A Little Bit Hard of Not Hearing Loss
By Traci Penland, Georgia H&V
H&V Communicator – Fall 2018
In November of 2012, my husband and I boarded a plane bound for Beijing, China. It was the first leg of our journey to adopt two deaf toddlers, and we couldn’t have been more excited. Our friends and family, including our four-year-old son Eli, cheered us on from Atlanta, everyone anxious for us to “bring the babies home!”

Born to deaf parents, my husband’s first language was American Sign Language, and during our twenty years together I had learned to love the beauty and mystery of visual language as much as him. Our daughter, Rosalee, had turned four in China a few days earlier and would be named after her deaf grandmother. Our son, Charles III (Trey), had already turned two, and would be named after his deaf grandfather. Sitting on the runway we talked and dreamed together, as visions of our kids someday storming the gates of Gallaudet filled our minds.
A few days later, we met Trey. We left our hotel before sunrise that morning, eating our breakfast in the cab, though I was too nervous to eat much of anything. Once we arrived at his orphanage, we signed papers and sat in the waiting room with our interpreter and orphanage workers for what felt like years, until finally someone motioned for us to look down the hall. I turned and saw a bundle of clothes and squeaky shoes toddling towards me, and my heart melted. “He is soo beautiful!” one of the interpreters said. I couldn’t have agreed more.
Those first few days with Trey were filled with matchbox cars and cheerios and elevator rides down and up and down again, and anything else that made him smile. We learned that the new-baby glow parents feel when welcoming a child into the family transcends biology. From the very beginning, Trey was all ours, and we were all his. Every second of those early days with Trey is a treasure we will hold in our hearts forever.

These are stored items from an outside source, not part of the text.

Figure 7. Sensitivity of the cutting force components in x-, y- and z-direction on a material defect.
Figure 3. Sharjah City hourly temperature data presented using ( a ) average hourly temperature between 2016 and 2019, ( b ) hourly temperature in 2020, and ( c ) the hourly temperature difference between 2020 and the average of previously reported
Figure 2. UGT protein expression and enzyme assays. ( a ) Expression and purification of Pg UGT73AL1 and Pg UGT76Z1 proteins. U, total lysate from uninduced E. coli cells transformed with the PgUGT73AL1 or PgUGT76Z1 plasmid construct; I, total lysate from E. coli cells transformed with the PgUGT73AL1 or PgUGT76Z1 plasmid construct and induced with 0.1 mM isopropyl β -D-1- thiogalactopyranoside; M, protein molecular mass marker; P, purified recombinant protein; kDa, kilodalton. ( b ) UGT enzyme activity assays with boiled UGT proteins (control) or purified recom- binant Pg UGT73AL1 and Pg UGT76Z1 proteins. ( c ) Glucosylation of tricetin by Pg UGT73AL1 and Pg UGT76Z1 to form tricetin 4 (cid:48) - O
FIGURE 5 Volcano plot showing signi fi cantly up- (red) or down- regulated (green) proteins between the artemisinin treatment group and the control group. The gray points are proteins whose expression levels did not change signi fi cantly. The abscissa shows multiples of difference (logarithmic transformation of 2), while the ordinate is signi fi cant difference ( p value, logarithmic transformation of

One of our first outings was touring the beautiful city of Beijing. As we sat high in our tour bus, watching all the cars zoom by, Trey was making sweet little sounds we took to be babbling. We laughed at his amazement, as he would look at the cars below and then look at his matchbox car, and then at the cars below, back and forth. He was adorable! Finally, the interpreter turned to us and said “you know he just said ‘car’ in Chinese”. I blinked and then blinked again and asked her to repeat herself. She did, and my mind went blank. It felt like the whole world slowed down. My husband and I looked at each other, eyes wide, and together said the same thing – “You mean he can hear?”

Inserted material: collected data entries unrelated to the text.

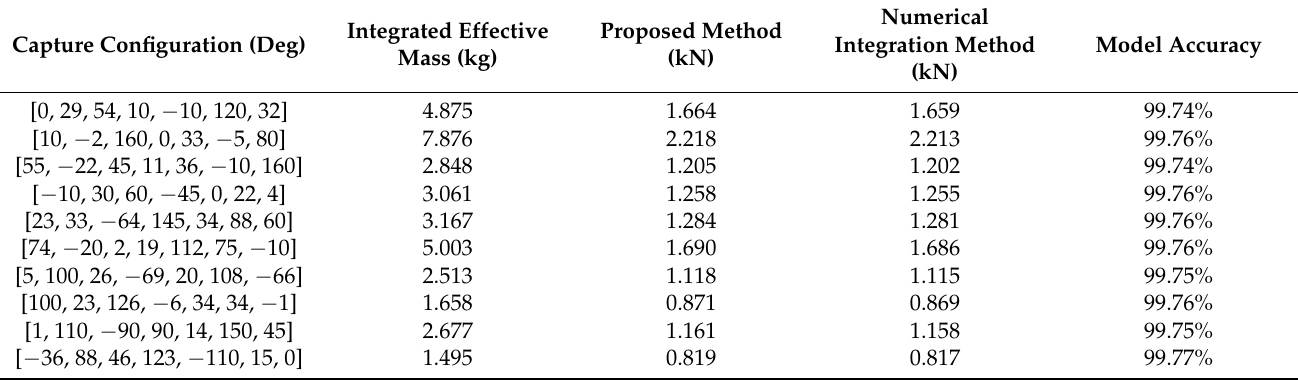
Table 6. Accuracy of maximum-contact-force model for 7-DOF space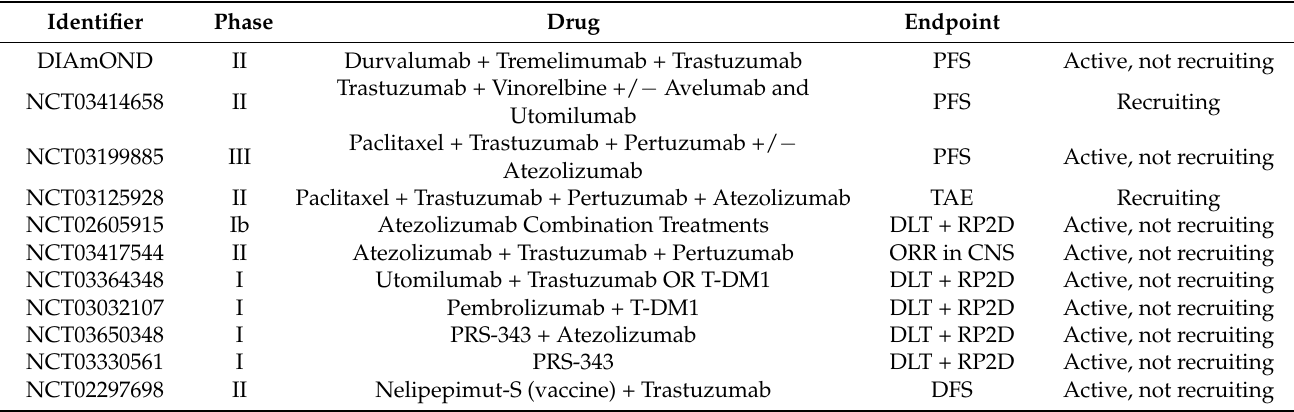
Table 4. Currently ongoing trials with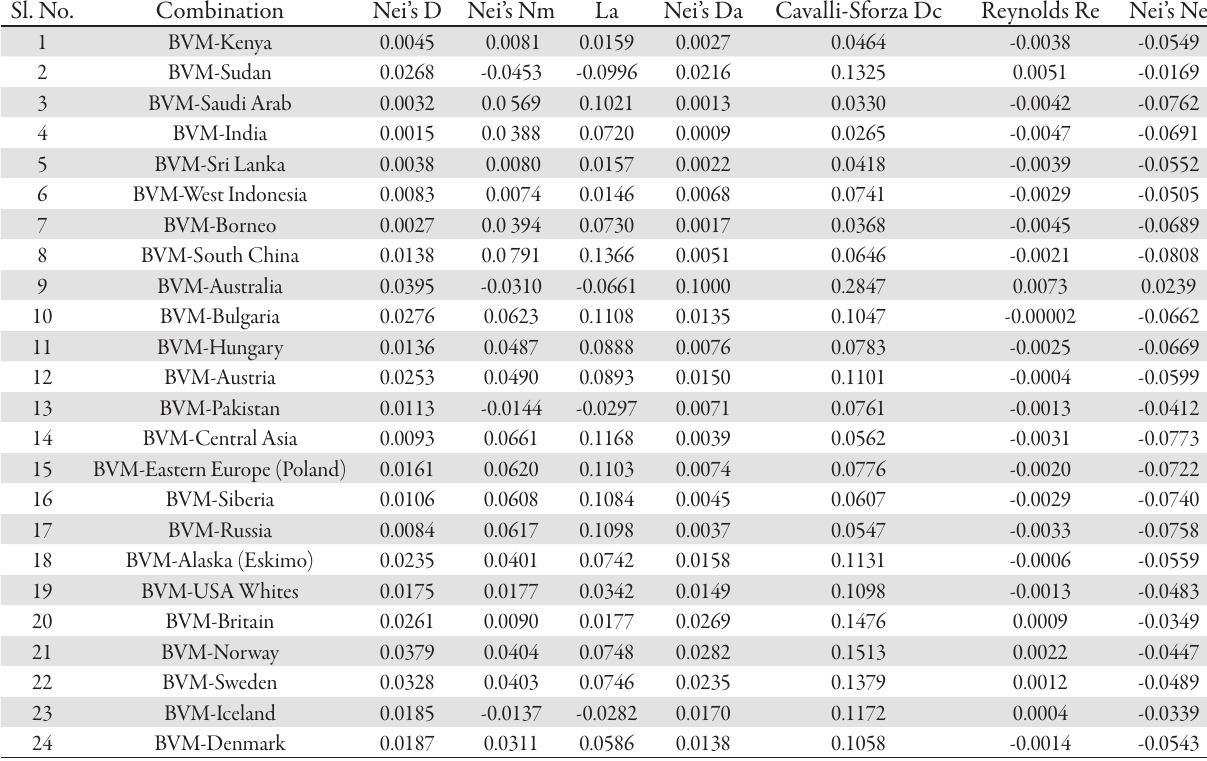
Tab. 2. Estimates of seven different genetic distance measures between BVM and other nations Sl.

What were we going to do now? Teaching a deaf child the cultural significance of Deaf President Now within the greater disability rights movement… no problem! Reading an audiogram…. problem! Diving into the world of hearing just wasn’t anything we’d ever planned on doing. Our faith is the essence of who we are, and we both felt strongly that we were supposed to adopt deaf children. Had we heard wrong?

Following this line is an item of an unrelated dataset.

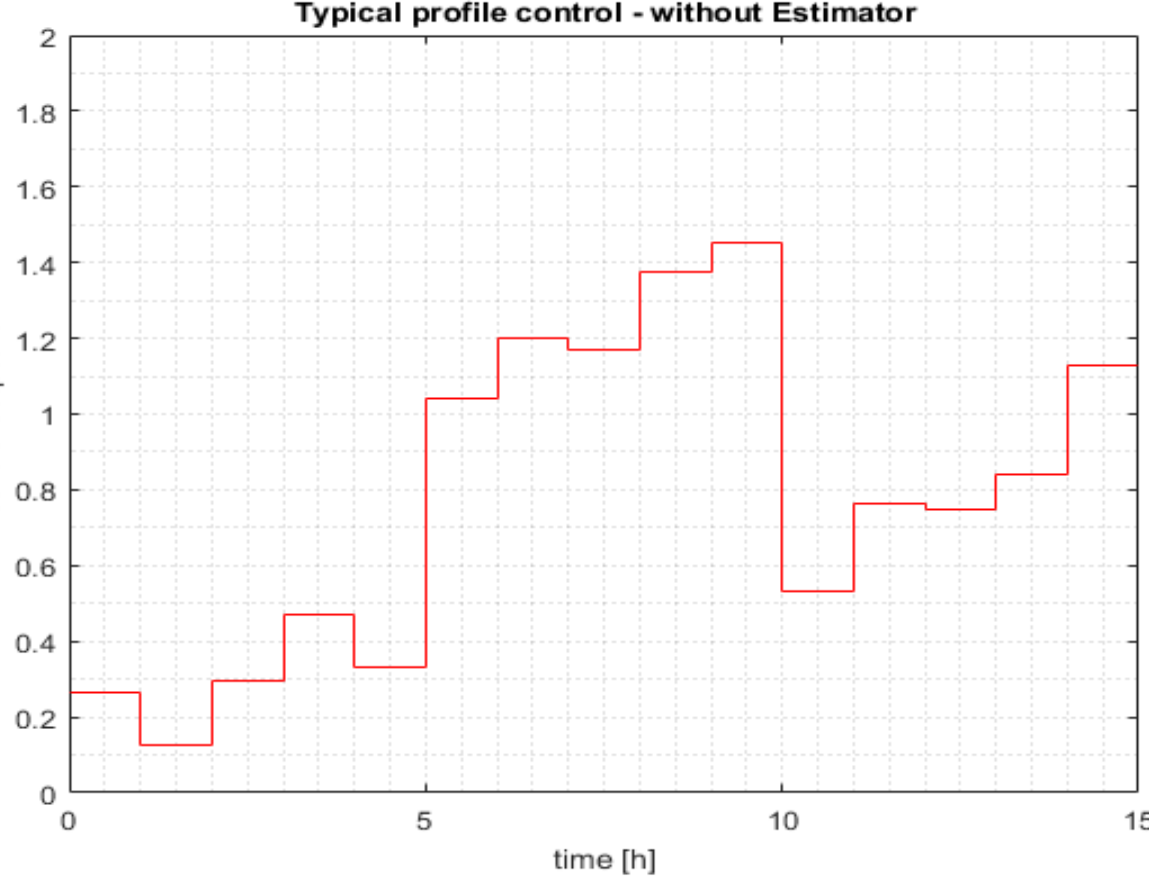
Figure 4. Typical control output—controller without control input range estimation.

I’m a former financial analyst and current information junkie so I’d spent the previous year researching everything I could find about deaf education and literacy and Bilingual-bicultural (BiBi) deaf programs and ASL content standards. I’d spent zero time learning about audio-anything. But because he expressed an interest in wanting to hear, we dove in, having no idea what we were doing.
Trey now wears a bone conduction hearing aid and has speech therapy a few times a week. He has bilateral microtia, and with his hearing aid on, he hears fairly typically, though unilaterally. This can make hearing in noise or localizing sound tricky. He loves music and singing and will most likely (unless cooler heads prevail) get a karaoke machine for Christmas. He is also an ASL champ, and loves to sign scary stories around the campfire with his profoundly deaf sister and older brother, who can hear. Language is Trey’s friend, and watching him play with both English and ASL has been fascinating. He’s become quite a master negotiator in our house, and his most favorite phrase to sign right now– especially when getting into trouble – is “yes, BUT….”
The title of this article is confusing because we were confused. Or we were confused, for a little while. Things don’t always turn out the way we think they will. But that’s okay. Through this journey with Trey we’ve learned that God’s most audacious work doesn’t come from him swooping in and taking over. His greatest work is within us, changing the way we think and feel and move, until we finally stumble into what he had for us all along.
At Trey’s annual checkup his pediatrician and I were discussing his progress and he said, “Ya know, I think Trey’s perfect just the way God made him.” We couldn’t agree more. ~
Editor’s note: Penland is an ASTra Guide with Georgia Hands & Voices, lives in Atlanta, and is passionate about building community for all kids with hearing loss.